Coordination in α-Ce_{2}S_{3}
| Cerium Ce1 coordination | Cerium Ce2 coordination | Sulfur S1 coordination | Sulfur S2 coordination | Sulfur S3 coordination |
|---|---|---|---|---|

=== γ polymorph ===
The γ polymorph of cerium(III) sulfide adopts a cation-deficient form of the Th3P4 structure. 8 out the 9 metal positions in the Th3P4 structure are occupied by cerium in γ-Ce2S3, with the remainder as vacancies. This composition can be represented by the formula Ce2.667S4. The cerium ions are 8-coordinate while the sulfide ions are 6-coordinate (distorted octahedral).

== Reactions ==
Some reported reactions of cerium(III) sulfide are with bismuth compounds in order to form superconducting crystalline materials of the M(O,F)BiS_{2} family (for M=Ce).

The reaction of Ce_{2}S_{3} with Bi_{2}S_{3} and Bi_{2}O_{3} in a sealed tube at 950 °C gives the parent compound CeOBiS_{2}:
 3 Ce_{2}S_{3} + Bi_{2}S_{3} + 2 Bi_{2}O_{3} → 6 CeOBiS_{2}
This material is superconducting on its own, but the properties can be enhanced if it is doped with fluoride by including BiF_{3} in the reaction mixture.

== Applications ==

=== Refractory material ===
Cerium(III) and cerium(IV) sulfides were first investigated in the 1940s as part of the Manhattan project, where they were considered- but eventually not adopted- as advanced refractory materials. Their suggested application was as the material in crucibles for the casting of uranium and plutonium metal.

Although the sulfide's properties (high melting point and large, large negative Δ_{f}G° and chemical inertness) are suitable and cerium is a relatively common element (66 ppm, about as much as copper), the danger of the traditional H_{2}S-involving production route and the difficulty in controlling the formation of the resulting Ce_{2}S_{3}/CeS solid mixture meant that the compound was ultimately not developed further for such applications.

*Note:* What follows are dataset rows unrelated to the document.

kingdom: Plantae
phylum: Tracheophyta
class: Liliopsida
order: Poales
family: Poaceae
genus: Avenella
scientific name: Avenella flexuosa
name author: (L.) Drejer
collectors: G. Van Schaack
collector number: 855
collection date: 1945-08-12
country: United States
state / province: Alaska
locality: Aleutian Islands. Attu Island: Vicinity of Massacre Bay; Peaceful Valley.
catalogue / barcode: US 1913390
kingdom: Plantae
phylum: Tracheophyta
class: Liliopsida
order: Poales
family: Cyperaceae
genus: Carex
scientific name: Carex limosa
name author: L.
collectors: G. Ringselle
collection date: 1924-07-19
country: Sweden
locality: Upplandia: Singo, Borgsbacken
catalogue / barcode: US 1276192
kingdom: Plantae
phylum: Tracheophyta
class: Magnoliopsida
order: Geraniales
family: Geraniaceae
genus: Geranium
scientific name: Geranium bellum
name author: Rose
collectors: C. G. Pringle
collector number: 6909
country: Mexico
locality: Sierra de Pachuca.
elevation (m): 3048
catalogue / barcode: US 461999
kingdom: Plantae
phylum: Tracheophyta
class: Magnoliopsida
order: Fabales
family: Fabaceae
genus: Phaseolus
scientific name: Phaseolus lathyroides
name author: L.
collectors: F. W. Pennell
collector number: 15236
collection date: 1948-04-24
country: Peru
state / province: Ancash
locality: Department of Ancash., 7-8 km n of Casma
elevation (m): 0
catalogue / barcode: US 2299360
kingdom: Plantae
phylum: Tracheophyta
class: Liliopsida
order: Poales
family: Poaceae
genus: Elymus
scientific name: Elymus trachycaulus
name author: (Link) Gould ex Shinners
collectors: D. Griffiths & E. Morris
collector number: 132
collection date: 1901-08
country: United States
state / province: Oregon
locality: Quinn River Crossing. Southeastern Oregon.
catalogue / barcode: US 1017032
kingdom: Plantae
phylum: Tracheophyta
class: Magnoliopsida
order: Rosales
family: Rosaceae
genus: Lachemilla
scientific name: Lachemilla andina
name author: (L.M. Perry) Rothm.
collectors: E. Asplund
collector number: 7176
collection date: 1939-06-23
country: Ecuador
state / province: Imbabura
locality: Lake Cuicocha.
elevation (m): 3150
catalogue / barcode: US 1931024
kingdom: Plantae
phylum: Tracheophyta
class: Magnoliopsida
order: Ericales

=== Pigment and other uses ===
The main non-research use of cerium(III) sulfide is as a specialty inorganic pigment. γ-Ce_{2}S_{3} is usually the main component of these pigments due to its bright red color. They are less toxic than heavy metal pigments such as cadmium sulfide, however, they are still hazardous due to the release of environmentally toxic cerium ions.

Regarding other applications, the γ-Ce_{2}S_{3} polymorph has a band gap of 2.06 eV and high Seebeck coefficient, thus it has been proposed as a high-temperature semiconductor for thermoelectric generators. A practical implementation thereof has not been demonstrated so far.